About a week ago, voters in the UK delivered a surprise vote and decided to leave the European Union (EU). The vote was a long time coming, with considerable debate and discussion on both sides. The polls were close, but it was expected that Remain in the EU would win. The vote happened, and Leave the EU won a surprise victory.
After the vote, the media went crazy, proclaiming it a crisis. Headlines and news coverage were frantic and melodramatic, and equity markets around the world reacted. Markets declined because the outcome of the vote was unexpected, and it creates both economic and political uncertainly.
From a rational point of view, this decline makes perfect sense. If the outcome of an event is uncertain, investors will require more return for the use of their capital. The way to increase the expected return is to pay a lower price, which is what investors were willing to pay in days after Britain decided to leave the EU (or Brexit).
How long will the decline last? About a week post Brexit, this is relatively easy to answer (and where it is helpful that I tend to be slow and deliberate to react to news such as this). As of about a week post-Brexit, most market indices have returned to pre-Brexit levels or have made up most of their losses. Some have even posted positive performance.[1]
While some people believe that this recent turn of events will have a negative impact on economies around the world, there are some that strongly believe it will lead to more freedom and economic growth. Only time will tell for sure.
What can we learn from the Brexit “crisis”?
- In the immortal words of Yoda, “Impossible to see the future is.” Polls and predictions are often wrong even when they are based on mountains of data.
- Volatility is nothing new. Never let hype and melodrama drive your investing decisions.
- Crises are very common. Ideally, words like crisis and awesome should be used a couple of times a year. But in our culture, these words are so overused they are becoming meaningless, and so you should be prepared to not overreact.

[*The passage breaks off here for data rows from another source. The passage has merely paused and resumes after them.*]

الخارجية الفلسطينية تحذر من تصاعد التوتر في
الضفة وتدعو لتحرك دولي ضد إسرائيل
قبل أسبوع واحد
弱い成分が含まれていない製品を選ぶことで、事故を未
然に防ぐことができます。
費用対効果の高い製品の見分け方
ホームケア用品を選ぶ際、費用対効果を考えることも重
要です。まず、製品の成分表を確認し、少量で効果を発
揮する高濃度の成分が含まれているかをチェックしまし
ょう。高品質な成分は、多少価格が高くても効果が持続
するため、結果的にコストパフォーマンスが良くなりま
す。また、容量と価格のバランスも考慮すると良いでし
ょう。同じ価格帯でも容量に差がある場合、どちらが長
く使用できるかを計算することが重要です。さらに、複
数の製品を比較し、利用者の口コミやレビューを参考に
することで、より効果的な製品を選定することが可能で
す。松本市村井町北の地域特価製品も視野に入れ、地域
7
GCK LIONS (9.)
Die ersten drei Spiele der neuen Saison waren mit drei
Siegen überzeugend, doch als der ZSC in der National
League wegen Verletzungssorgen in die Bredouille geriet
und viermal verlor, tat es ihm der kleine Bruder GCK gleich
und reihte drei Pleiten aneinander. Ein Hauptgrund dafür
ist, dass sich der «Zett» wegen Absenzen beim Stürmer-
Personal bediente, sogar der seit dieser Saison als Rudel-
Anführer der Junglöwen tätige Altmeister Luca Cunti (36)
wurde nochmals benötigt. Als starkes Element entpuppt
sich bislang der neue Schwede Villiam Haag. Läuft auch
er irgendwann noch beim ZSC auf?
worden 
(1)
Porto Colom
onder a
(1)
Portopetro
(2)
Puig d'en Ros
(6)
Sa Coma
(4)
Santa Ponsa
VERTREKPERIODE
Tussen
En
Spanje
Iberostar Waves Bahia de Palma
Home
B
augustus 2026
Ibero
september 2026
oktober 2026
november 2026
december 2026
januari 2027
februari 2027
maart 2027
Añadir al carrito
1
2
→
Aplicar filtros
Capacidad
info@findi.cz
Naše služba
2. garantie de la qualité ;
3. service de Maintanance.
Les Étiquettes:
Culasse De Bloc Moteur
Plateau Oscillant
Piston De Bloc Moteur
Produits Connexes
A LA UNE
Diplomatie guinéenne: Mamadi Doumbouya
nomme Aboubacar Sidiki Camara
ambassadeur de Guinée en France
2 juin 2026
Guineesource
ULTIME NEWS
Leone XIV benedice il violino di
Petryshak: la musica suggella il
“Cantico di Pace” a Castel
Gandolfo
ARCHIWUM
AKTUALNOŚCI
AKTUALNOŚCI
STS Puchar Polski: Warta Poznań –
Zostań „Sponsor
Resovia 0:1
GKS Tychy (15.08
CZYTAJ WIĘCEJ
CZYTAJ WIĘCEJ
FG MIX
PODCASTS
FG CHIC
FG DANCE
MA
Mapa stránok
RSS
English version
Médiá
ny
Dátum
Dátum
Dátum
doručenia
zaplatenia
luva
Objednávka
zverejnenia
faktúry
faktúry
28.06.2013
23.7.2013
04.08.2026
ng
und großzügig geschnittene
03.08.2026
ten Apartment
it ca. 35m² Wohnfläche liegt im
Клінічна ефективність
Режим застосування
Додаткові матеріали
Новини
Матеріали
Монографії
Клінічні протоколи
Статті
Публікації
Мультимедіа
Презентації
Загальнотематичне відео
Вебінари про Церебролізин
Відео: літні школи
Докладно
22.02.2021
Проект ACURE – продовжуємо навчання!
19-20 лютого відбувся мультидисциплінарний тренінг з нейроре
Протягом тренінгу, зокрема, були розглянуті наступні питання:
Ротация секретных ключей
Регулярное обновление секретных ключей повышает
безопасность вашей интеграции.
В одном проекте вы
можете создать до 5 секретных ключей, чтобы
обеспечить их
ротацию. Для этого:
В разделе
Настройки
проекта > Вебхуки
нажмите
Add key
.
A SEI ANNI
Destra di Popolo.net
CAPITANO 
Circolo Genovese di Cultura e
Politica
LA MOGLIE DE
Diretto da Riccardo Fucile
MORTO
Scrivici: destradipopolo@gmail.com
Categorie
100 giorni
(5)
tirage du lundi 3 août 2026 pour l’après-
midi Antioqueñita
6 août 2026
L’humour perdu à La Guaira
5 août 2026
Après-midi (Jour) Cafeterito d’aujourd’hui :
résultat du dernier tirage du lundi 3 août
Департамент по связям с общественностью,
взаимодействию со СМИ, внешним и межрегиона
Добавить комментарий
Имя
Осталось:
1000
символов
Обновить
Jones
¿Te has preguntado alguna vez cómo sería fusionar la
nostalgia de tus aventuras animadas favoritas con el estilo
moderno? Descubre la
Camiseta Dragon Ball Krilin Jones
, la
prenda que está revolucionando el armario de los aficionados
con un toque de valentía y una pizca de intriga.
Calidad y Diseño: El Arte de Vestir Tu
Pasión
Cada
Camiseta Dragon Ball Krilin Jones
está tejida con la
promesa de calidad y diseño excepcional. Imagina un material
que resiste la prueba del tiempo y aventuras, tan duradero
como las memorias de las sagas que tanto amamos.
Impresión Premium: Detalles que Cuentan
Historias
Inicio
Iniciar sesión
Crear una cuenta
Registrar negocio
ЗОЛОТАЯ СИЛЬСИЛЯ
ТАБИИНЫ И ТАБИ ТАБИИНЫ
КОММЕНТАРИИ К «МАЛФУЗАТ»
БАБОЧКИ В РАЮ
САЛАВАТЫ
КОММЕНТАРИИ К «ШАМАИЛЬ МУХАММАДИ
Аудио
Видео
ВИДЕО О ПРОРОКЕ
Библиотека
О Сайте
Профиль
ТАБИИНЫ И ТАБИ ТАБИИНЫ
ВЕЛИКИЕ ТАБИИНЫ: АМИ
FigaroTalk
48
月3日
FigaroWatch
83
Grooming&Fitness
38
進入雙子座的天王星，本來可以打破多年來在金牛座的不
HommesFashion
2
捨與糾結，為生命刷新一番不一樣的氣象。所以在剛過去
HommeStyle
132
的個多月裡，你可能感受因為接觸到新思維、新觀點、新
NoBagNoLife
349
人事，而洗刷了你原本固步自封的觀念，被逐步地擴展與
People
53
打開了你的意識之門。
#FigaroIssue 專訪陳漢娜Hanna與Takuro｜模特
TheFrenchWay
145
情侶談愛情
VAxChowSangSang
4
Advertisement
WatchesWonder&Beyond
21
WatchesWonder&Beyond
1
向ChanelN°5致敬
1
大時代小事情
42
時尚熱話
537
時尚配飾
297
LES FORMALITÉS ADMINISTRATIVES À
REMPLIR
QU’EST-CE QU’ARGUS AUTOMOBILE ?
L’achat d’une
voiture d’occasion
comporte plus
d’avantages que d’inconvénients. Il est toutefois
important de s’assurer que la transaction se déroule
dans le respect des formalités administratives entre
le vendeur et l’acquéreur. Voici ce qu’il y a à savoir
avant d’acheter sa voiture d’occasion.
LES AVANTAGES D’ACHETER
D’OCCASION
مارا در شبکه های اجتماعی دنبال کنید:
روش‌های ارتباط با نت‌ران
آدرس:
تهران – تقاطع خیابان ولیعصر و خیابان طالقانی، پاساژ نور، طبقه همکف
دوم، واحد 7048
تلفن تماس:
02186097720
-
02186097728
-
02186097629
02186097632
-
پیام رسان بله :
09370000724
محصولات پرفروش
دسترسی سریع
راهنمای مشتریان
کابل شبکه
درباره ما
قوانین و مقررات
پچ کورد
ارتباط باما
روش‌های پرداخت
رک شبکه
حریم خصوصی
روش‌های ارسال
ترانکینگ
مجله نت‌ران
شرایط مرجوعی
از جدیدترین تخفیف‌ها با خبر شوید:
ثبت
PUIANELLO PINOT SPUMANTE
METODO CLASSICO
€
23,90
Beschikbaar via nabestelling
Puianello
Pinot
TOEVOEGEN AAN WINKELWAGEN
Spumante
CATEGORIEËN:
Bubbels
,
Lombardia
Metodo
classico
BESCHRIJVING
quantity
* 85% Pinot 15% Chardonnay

- Keep in mind that companies around the world will always respond to events in ways that serves their best interests. As an owner of stocks, that is exactly what you want. There will be winners and losers and a lot of unintended consequences of Brexit, but predicting them in advance and profiting from the knowledge is almost impossible.
- As always, prudent diversification is your buddy.
- Follow the rules of investing in a disciplined fashion: own equities, diversity prudently, and REBALANCE. Rebalance means to buy when things are low and sell when they are high so you maintain an allocation that is appropriate for your time horizon. Early last week was a good time to buy some areas of the market, as they were relatively low.
So remember: Keep Calm and Never Abandon a Well-Designed Investment Plan!
[1] Past performance is no indication of future returns. Return figures for about a week are meaningless for the long term.